La vie, c’est une histoire de sourires et de larmes, et on passe rapidement de l’un à l’autre. Lysianne Proulx, 17 ans, a encore de nombreuses années devant elle pour construire la sienne. Mais la gardienne du Canada vient de connaitre son premier voyage en ascenseur émotionnel.

Élue Joueuse Live Your Goals du Match après sa prestation contre l’Allemagne pour son deuxième match à la Coupe du Monde Féminine U-17 de la FIFA, Jordanie 2016, elle tenait fièrement son diplôme et ne pouvait s’empêcher de sourire en répondant aux questions des journalistes en conférence de presse. "Il y a des jours comme ça où tout vous réussit, et il faut savoir profiter de ses opportunités", confiait alors à FIFA.com celle qui avait quasiment à elle seule empêché les Allemandes de s’imposer (1:1).

Mais quatre jours plus tard, c’est avec le visage triste et les yeux humides qu’elle quitte la pelouse du King Abdullah II International Stadium d’Amman pour répondre courageusement à nos questions. Les Canucks viennent de s’incliner face à un Venezuela pourtant réduit à dix, et quittent prématurément la scène mondiale. Proulx a encore sorti une solide prestation, mais n’a rien pu faire sur le bijou de Deyna Castellanos pour l’ouverture du score, une frappe soudaine enroulée en lucarne. "C’est dur, parce que je pense faire un bon match, mais sur le but, je ne peux rien faire", admet celle qui s’inclinera une deuxième fois sur un contre en fin de match, malgré son arrêt sur un nouveau tir de Castellanos. "C’est frustrant parce que derrière, je fais ce que je peux pour soutenir mes coéquipières qui sont devant, mais je ne peux pas faire grand-chose de plus depuis mon poste."

Leçon d'émotion
La gardienne a beau tourner le problème dans tous les sens, elle a du mal à comprendre comment son équipe a pu laisser passer cette occasion de se qualifier pour le second tour.  "Je ne sais vraiment pas ce qui a manqué. On a mis de la passion et on a tout donné jusqu’au bout", assure-t-elle. "Mais on n’a juste pas été capables de mettre le ballon au fond des filets. Je n’ai aucune idée de ce qu’on aurait pu faire de plus." La déception est d’autant plus grande car les ambitions en arrivant en Jordanie l’étaient également. "Je m’imaginais aller en demi-finales et essayer d’écrire l’histoire", avoue celle qui était déjà de l’effectif canadien U-17 deux ans avant au Costa Rica, même si elle n’était pas entrée en jeu.

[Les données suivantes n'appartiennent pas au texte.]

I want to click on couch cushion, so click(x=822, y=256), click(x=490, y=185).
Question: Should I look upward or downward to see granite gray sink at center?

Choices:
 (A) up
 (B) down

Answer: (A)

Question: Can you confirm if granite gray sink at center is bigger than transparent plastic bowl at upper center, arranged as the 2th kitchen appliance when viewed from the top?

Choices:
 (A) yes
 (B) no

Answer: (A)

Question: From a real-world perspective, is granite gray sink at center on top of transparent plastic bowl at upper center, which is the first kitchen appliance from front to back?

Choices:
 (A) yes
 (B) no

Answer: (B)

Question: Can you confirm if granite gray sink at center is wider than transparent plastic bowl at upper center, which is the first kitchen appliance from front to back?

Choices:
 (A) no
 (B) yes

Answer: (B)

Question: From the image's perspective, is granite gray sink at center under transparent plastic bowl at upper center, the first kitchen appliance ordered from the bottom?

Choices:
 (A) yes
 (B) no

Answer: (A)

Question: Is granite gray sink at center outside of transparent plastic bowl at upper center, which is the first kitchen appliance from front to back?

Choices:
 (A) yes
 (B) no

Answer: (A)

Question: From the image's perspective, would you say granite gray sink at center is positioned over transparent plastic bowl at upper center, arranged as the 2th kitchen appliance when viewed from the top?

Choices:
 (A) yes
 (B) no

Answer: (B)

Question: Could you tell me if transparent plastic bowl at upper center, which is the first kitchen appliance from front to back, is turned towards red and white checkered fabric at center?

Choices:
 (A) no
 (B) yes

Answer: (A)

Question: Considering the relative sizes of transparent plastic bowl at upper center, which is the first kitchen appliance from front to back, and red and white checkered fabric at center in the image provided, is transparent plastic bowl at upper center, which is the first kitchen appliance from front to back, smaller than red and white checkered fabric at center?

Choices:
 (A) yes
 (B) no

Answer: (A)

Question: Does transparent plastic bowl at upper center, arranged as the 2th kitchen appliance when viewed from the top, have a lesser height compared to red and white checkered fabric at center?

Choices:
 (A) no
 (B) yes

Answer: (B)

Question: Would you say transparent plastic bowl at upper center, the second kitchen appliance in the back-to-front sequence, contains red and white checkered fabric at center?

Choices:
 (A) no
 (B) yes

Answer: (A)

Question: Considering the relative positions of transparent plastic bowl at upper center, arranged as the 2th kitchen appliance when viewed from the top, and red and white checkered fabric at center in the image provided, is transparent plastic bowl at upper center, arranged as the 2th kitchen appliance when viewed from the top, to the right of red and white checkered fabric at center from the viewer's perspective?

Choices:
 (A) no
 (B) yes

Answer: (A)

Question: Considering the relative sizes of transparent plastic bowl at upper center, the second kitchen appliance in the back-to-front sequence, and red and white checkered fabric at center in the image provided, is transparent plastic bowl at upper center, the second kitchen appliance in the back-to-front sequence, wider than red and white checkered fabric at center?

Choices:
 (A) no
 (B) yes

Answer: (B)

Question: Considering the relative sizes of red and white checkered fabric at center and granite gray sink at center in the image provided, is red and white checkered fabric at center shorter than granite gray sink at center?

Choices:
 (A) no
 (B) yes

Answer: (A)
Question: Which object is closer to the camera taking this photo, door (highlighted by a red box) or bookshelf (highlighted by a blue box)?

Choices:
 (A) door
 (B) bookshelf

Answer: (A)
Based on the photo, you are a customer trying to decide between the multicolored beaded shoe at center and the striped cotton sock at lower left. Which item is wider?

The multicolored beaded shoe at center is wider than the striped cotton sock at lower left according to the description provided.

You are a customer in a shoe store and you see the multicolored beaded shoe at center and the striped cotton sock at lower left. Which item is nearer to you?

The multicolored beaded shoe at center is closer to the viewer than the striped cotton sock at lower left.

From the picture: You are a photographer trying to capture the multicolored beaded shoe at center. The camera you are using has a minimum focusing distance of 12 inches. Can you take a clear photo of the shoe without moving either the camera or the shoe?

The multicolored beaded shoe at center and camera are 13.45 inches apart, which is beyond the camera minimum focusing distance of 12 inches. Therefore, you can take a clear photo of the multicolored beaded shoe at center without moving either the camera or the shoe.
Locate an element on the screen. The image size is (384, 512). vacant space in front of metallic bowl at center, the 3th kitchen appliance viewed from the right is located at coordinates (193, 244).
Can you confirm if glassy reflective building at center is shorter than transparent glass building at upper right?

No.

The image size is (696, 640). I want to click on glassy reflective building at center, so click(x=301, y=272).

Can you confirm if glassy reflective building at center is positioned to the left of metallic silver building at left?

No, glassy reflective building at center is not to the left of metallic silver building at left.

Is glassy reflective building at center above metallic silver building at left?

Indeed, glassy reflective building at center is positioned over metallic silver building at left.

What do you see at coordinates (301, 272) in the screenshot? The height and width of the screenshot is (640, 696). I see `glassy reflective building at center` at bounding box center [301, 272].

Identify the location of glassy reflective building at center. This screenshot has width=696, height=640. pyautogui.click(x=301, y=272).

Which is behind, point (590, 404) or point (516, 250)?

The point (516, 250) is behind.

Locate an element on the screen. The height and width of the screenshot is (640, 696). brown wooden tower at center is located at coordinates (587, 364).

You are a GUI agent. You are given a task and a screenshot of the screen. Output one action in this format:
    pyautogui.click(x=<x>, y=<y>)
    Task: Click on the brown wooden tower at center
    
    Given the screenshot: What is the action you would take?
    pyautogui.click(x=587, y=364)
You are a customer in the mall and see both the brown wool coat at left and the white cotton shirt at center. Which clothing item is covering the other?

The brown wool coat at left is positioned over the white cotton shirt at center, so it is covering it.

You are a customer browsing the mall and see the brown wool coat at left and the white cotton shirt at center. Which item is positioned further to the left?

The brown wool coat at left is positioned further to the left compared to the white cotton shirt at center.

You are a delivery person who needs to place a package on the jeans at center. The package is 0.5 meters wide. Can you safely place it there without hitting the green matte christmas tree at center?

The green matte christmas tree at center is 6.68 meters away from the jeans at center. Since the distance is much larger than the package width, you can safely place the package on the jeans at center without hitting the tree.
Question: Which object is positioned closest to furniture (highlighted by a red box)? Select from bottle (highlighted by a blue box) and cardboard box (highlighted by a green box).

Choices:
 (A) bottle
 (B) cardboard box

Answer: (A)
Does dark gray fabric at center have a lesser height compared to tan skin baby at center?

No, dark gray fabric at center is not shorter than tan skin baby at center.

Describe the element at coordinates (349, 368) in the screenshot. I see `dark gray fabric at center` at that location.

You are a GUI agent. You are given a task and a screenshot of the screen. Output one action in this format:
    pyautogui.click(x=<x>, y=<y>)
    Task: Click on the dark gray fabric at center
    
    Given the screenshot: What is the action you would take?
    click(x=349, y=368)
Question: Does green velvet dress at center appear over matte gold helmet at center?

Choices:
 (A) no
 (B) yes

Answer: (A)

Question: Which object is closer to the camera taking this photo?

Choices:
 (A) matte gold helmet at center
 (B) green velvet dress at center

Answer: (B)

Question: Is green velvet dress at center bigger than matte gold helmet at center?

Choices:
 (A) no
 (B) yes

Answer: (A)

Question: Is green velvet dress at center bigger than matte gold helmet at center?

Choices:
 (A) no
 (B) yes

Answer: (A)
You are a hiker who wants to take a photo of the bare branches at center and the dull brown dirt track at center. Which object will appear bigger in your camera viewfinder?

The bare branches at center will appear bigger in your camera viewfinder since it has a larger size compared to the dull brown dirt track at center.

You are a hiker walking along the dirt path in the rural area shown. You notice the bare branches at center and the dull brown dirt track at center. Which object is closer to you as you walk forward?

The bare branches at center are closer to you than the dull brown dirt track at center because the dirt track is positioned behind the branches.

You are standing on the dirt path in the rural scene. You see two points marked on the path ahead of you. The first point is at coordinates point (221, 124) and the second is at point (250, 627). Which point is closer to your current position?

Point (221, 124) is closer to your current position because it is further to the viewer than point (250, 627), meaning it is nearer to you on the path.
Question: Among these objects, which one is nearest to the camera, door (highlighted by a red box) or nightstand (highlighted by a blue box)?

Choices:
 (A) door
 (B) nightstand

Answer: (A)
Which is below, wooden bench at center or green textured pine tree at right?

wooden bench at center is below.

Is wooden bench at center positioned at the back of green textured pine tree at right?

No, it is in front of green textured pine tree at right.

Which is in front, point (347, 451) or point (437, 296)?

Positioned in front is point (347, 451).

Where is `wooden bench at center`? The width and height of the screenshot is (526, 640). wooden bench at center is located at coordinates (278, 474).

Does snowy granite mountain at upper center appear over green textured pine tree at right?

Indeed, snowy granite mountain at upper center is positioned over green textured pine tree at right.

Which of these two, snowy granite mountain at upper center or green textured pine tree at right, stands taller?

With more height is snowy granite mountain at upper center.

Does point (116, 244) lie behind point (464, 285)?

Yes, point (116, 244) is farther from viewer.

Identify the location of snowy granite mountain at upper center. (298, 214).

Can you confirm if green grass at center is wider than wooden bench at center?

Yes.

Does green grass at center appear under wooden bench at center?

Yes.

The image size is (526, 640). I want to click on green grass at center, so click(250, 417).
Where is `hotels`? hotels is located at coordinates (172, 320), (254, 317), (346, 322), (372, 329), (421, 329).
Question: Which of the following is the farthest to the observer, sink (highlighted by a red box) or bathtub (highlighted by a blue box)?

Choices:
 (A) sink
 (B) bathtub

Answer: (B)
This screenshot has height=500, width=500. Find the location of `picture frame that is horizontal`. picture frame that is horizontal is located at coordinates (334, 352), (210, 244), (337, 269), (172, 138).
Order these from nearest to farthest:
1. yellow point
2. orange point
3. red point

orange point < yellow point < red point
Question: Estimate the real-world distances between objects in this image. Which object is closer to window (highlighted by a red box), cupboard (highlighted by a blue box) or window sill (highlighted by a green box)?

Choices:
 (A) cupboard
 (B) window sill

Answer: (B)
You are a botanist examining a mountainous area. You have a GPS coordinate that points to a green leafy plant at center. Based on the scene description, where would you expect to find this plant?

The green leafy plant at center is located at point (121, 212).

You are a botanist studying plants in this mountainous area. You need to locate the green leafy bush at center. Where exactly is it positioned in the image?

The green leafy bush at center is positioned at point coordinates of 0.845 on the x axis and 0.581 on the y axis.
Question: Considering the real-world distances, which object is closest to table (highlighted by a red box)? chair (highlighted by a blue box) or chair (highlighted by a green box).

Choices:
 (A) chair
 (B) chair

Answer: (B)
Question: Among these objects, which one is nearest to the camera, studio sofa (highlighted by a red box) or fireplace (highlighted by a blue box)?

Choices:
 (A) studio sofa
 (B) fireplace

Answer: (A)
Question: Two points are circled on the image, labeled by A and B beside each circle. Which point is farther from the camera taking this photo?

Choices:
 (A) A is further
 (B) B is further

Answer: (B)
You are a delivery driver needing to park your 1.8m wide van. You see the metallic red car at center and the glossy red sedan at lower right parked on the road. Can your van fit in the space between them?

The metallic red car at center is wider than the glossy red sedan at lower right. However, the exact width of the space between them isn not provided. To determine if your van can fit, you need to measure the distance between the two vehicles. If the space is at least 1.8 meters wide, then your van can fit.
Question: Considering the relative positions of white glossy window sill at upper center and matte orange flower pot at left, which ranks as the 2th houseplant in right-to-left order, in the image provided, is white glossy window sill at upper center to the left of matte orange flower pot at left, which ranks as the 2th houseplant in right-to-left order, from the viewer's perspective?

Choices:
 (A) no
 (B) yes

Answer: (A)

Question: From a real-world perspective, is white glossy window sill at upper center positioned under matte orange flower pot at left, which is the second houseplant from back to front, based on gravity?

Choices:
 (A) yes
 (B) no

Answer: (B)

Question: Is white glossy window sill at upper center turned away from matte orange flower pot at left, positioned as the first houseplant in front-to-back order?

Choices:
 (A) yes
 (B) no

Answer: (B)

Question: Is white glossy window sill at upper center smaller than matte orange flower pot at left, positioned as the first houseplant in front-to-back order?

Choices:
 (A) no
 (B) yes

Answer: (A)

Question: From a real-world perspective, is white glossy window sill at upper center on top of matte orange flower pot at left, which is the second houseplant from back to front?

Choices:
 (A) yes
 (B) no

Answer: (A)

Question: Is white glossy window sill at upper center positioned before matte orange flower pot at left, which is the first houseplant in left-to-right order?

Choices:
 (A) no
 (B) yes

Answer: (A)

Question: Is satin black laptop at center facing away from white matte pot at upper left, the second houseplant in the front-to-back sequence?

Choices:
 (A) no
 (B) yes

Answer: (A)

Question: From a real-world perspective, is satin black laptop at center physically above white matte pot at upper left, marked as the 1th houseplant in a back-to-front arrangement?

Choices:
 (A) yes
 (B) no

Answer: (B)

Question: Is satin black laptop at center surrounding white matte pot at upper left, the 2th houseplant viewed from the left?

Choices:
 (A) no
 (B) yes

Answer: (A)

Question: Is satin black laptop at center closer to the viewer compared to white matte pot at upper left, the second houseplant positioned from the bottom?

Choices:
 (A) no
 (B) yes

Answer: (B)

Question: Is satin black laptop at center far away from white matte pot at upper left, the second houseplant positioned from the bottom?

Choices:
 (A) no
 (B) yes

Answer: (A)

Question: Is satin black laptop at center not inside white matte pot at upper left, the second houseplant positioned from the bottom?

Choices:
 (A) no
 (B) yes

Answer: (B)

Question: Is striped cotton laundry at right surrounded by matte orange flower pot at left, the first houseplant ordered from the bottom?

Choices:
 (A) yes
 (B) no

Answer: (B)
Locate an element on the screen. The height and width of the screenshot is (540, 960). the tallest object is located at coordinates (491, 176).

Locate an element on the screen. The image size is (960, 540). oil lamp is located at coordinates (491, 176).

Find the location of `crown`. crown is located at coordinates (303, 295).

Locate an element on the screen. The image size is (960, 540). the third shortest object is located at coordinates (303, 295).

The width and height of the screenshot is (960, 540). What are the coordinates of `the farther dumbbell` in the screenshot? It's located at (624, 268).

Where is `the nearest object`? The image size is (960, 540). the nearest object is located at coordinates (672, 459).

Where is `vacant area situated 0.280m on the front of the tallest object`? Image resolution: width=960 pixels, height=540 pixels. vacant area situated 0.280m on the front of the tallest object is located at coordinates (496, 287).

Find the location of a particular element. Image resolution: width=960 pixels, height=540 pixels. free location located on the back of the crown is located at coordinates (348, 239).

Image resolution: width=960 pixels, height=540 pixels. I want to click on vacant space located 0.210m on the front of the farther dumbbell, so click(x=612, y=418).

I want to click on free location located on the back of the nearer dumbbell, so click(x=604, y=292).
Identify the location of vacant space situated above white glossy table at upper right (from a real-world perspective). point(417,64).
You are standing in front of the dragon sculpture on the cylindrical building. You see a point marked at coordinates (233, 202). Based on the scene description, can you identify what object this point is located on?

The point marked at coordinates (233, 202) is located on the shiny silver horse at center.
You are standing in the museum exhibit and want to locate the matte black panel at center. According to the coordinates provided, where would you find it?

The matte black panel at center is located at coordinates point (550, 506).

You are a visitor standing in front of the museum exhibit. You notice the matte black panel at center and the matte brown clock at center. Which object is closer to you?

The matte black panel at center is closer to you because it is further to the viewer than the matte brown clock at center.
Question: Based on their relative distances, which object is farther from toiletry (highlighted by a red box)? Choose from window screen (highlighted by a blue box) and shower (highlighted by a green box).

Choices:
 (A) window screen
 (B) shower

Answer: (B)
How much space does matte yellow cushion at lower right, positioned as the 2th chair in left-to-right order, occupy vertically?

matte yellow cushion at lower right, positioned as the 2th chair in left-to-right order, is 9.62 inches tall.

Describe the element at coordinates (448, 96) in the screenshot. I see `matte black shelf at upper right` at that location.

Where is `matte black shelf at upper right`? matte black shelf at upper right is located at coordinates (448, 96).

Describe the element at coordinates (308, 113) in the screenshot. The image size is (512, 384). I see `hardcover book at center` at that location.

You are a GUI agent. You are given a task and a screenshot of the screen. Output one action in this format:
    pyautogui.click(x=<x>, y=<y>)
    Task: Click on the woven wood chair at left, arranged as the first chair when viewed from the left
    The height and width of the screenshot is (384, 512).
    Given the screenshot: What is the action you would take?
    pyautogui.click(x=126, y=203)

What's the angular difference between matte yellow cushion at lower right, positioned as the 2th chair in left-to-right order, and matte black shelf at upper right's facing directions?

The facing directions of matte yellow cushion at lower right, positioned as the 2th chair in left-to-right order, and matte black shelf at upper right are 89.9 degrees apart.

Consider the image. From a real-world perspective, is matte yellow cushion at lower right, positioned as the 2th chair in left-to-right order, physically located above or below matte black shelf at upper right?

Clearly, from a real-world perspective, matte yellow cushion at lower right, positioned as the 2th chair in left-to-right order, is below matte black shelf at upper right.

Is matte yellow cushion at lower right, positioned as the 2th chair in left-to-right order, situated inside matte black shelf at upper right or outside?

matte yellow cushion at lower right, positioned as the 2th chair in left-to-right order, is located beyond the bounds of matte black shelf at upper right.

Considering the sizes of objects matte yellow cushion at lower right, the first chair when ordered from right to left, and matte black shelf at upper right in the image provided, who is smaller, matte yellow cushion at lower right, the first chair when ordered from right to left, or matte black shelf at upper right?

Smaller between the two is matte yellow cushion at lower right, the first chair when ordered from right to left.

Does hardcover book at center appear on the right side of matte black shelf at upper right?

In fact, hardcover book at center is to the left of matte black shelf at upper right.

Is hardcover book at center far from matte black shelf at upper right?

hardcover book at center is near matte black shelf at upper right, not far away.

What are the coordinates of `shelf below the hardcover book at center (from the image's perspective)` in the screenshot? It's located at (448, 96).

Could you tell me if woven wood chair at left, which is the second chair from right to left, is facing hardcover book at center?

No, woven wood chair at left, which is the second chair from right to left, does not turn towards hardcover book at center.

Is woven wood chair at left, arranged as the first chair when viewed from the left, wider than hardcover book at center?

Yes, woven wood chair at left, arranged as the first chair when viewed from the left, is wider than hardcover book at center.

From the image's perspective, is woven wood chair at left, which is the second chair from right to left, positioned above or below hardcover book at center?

Il est déjà l’heure de tourner la page, et la gardienne de l'AS Varennes compte sur le soutien de sa famille et le retour à son quotidien fait d’études et de football pour rapidement oublier la déception. En revanche, hors de question de tirer un trait sur le tournoi jordanien et oublier tout ce qui s’y est passé. "Je vais retenir mon match contre l’Allemagne. C’est l’un de mes meilleurs. J’essaie d’apprendre le plus possible de ce match-là, mais également du match contre le Venezuela, parce qu’on apprend beaucoup dans la défaite", estime-t-elle en séchant ses dernières larmes. "Je regarde toujours tous mes matches et j’essaie d’apprendre de chacun d’eux, en analysant ce qu’on a bien et mal fait. De celui-là, je dirais que c’est au niveau mental que je vais en tirer une leçon. Je dois apprendre à gérer mes émotions, parce que j’ai trouvé ça difficile vers la fin. C’est surtout émotionnellement que je vais essayer de progresser", conclut-elle, en esquissant enfin un sourire qui prouve son intention de joindre les actes à la parole.